__Problem to work on__. Print the data below line for line, with no changes to any word, number, or punctuation mark.

__Task data__.
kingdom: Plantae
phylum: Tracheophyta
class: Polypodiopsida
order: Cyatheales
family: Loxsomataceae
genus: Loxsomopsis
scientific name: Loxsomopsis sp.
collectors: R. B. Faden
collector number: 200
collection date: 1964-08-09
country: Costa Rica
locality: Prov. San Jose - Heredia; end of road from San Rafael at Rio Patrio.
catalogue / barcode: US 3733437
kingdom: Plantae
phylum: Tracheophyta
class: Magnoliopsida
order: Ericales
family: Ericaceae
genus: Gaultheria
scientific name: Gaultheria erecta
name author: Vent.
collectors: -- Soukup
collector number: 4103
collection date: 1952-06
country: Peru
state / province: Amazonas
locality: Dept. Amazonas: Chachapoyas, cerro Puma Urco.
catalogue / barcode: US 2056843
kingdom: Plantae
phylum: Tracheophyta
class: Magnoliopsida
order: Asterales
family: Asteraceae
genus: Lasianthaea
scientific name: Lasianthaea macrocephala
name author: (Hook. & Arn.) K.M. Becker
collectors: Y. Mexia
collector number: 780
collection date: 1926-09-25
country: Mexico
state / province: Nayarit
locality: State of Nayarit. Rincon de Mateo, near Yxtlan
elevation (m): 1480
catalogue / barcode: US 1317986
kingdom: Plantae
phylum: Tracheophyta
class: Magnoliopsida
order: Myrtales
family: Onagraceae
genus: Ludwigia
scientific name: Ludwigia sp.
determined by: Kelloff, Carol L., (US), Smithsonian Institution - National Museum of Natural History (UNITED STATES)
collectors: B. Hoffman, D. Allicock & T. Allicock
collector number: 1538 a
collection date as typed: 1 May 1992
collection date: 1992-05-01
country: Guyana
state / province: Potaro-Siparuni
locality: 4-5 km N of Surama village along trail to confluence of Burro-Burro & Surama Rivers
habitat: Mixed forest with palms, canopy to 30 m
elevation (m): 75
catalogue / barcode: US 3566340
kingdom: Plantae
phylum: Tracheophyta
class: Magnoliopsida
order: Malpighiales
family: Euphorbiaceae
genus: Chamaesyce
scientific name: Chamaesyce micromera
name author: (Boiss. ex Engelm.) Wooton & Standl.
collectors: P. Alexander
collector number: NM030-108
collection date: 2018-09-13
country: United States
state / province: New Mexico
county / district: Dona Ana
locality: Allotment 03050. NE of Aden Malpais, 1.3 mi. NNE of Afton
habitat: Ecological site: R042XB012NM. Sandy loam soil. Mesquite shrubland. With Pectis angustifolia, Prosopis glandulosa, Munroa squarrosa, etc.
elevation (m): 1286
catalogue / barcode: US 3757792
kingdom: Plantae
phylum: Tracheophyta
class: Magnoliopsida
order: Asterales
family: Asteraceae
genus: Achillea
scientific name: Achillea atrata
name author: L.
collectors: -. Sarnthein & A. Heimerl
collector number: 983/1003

__Solution__.
kingdom: Plantae
phylum: Tracheophyta
class: Polypodiopsida
order: Cyatheales
family: Loxsomataceae
genus: Loxsomopsis
scientific name: Loxsomopsis sp.
collectors: R. B. Faden
collector number: 200
collection date: 1964-08-09
country: Costa Rica
locality: Prov. San Jose - Heredia; end of road from San Rafael at Rio Patrio.
catalogue / barcode: US 3733437
kingdom: Plantae
phylum: Tracheophyta
class: Magnoliopsida
order: Ericales
family: Ericaceae
genus: Gaultheria
scientific name: Gaultheria erecta
name author: Vent.
collectors: -- Soukup
collector number: 4103
collection date: 1952-06
country: Peru
state / province: Amazonas
locality: Dept. Amazonas: Chachapoyas, cerro Puma Urco.
catalogue / barcode: US 2056843
kingdom: Plantae
phylum: Tracheophyta
class: Magnoliopsida
order: Asterales
family: Asteraceae
genus: Lasianthaea
scientific name: Lasianthaea macrocephala
name author: (Hook. & Arn.) K.M. Becker
collectors: Y. Mexia
collector number: 780
collection date: 1926-09-25
country: Mexico
state / province: Nayarit
locality: State of Nayarit. Rincon de Mateo, near Yxtlan
elevation (m): 1480
catalogue / barcode: US 1317986
kingdom: Plantae
phylum: Tracheophyta
class: Magnoliopsida
order: Myrtales
family: Onagraceae
genus: Ludwigia
scientific name: Ludwigia sp.
determined by: Kelloff, Carol L., (US), Smithsonian Institution - National Museum of Natural History (UNITED STATES)
collectors: B. Hoffman, D. Allicock & T. Allicock
collector number: 1538 a
collection date as typed: 1 May 1992
collection date: 1992-05-01
country: Guyana
state / province: Potaro-Siparuni
locality: 4-5 km N of Surama village along trail to confluence of Burro-Burro & Surama Rivers
habitat: Mixed forest with palms, canopy to 30 m
elevation (m): 75
catalogue / barcode: US 3566340
kingdom: Plantae
phylum: Tracheophyta
class: Magnoliopsida
order: Malpighiales
family: Euphorbiaceae
genus: Chamaesyce
scientific name: Chamaesyce micromera
name author: (Boiss. ex Engelm.) Wooton & Standl.
collectors: P. Alexander
collector number: NM030-108
collection date: 2018-09-13
country: United States
state / province: New Mexico
county / district: Dona Ana
locality: Allotment 03050. NE of Aden Malpais, 1.3 mi. NNE of Afton
habitat: Ecological site: R042XB012NM. Sandy loam soil. Mesquite shrubland. With Pectis angustifolia, Prosopis glandulosa, Munroa squarrosa, etc.
elevation (m): 1286
catalogue / barcode: US 3757792
kingdom: Plantae
phylum: Tracheophyta
class: Magnoliopsida
order: Asterales
family: Asteraceae
genus: Achillea
scientific name: Achillea atrata
name author: L.
collectors: -. Sarnthein & A. Heimerl
collector number: 983/1003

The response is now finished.